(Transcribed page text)
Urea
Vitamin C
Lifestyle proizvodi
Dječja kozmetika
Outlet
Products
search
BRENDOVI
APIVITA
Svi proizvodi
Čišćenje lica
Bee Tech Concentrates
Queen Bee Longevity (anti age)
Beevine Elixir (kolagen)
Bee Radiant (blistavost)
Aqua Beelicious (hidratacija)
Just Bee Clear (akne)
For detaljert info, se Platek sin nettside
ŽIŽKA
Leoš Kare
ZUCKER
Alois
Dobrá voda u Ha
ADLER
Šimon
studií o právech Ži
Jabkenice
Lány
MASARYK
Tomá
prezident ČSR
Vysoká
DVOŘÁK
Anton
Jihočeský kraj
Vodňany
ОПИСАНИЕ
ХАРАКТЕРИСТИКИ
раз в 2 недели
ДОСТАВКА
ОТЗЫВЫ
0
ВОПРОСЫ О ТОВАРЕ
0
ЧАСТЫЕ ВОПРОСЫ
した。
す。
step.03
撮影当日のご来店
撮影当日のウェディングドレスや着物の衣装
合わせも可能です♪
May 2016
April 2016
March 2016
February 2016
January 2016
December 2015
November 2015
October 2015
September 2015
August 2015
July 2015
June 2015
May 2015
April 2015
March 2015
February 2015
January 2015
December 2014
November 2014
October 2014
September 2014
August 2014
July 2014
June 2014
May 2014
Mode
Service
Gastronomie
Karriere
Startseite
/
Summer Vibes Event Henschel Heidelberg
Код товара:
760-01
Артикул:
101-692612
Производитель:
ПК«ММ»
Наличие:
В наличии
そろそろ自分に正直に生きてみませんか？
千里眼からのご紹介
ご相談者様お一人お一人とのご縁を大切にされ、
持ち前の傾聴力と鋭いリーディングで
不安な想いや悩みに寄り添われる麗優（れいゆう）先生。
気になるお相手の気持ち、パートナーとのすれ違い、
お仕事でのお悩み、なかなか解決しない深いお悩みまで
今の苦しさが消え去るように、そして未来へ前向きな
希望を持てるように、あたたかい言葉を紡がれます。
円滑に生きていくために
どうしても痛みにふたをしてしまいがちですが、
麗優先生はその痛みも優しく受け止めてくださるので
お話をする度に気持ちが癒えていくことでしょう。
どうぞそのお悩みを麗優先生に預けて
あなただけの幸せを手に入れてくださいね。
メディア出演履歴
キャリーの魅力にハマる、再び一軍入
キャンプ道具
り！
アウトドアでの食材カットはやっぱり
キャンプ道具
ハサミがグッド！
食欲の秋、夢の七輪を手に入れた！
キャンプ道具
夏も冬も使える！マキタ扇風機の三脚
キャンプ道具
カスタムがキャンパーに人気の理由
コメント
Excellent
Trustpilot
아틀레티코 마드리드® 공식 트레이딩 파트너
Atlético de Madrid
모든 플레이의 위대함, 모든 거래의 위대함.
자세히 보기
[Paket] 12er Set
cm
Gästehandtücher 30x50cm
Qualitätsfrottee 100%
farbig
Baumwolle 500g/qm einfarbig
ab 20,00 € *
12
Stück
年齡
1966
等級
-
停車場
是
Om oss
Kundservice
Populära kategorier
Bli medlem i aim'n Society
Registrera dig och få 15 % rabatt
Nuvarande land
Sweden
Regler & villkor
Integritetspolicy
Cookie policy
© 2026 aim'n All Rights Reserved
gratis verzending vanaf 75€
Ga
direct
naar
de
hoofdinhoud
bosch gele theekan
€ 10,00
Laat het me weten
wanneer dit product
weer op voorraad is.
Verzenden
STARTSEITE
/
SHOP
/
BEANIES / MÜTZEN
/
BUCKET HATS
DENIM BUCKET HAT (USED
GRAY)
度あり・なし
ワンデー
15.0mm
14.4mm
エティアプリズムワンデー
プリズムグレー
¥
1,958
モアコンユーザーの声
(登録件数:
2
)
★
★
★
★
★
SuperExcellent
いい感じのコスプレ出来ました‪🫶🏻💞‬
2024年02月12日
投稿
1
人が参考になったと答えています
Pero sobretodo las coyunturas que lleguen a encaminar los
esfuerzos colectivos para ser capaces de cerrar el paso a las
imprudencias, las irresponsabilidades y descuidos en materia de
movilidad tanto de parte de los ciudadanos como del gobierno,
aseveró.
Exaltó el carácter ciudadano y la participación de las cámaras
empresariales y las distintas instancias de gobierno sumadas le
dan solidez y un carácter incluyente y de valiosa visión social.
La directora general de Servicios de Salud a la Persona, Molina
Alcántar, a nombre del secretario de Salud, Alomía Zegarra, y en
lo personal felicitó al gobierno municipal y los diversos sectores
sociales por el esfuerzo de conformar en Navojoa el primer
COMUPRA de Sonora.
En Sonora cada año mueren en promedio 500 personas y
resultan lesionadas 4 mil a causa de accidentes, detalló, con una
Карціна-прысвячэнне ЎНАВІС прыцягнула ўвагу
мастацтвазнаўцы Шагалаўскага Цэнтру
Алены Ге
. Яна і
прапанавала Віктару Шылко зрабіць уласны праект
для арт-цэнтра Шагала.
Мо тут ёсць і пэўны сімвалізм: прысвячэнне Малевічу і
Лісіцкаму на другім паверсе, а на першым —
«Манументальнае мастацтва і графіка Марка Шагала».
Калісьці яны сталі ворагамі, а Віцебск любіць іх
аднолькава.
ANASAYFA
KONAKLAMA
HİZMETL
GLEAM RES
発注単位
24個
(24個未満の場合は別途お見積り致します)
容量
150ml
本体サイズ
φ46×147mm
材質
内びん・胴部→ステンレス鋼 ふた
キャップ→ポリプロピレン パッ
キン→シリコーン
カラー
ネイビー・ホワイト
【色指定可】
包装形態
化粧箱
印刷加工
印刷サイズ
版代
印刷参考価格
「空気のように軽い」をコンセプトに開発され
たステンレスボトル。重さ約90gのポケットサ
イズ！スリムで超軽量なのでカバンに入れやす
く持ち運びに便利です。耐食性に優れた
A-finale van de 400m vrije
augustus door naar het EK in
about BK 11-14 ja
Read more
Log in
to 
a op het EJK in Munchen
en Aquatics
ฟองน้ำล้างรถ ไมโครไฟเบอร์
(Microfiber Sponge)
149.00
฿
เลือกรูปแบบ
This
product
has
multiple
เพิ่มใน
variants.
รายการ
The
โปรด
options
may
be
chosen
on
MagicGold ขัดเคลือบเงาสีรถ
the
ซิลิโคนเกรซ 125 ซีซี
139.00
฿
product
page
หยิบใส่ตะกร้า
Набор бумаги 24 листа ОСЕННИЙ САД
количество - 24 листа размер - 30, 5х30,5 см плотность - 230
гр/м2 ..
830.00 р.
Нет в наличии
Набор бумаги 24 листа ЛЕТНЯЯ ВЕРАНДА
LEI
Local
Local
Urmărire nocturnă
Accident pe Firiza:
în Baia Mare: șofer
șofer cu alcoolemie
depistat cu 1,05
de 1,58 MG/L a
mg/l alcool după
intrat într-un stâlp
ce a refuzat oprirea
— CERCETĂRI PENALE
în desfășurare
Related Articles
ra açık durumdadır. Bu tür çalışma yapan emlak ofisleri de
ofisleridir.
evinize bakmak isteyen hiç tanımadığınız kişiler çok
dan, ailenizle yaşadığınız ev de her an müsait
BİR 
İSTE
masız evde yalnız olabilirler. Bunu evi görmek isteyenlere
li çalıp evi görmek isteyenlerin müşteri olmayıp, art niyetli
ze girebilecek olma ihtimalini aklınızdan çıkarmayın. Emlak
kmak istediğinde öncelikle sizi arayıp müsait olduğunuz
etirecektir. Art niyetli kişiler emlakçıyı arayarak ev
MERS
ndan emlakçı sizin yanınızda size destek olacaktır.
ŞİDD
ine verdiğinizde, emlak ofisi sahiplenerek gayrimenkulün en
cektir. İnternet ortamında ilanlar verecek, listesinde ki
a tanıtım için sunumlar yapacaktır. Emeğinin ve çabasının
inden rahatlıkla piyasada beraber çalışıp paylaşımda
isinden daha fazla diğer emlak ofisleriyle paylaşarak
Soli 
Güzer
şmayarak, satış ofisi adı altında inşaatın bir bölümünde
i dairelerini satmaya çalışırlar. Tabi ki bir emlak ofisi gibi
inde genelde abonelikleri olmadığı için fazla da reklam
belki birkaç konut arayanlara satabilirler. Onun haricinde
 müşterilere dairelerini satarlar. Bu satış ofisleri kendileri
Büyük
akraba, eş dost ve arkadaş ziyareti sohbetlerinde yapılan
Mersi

#### The task
Recast the rows from the start through the line containing "Just Bee Clear (akne)" as a JSON list of strings, with one string per line and blank lines omitted.

#### Task response
[
  "Urea",
  "Vitamin C",
  "Lifestyle proizvodi",
  "Dječja kozmetika",
  "Outlet",
  "Products",
  "search",
  "BRENDOVI",
  "APIVITA",
  "Svi proizvodi",
  "Čišćenje lica",
  "Bee Tech Concentrates",
  "Queen Bee Longevity (anti age)",
  "Beevine Elixir (kolagen)",
  "Bee Radiant (blistavost)",
  "Aqua Beelicious (hidratacija)",
  "Just Bee Clear (akne)"
]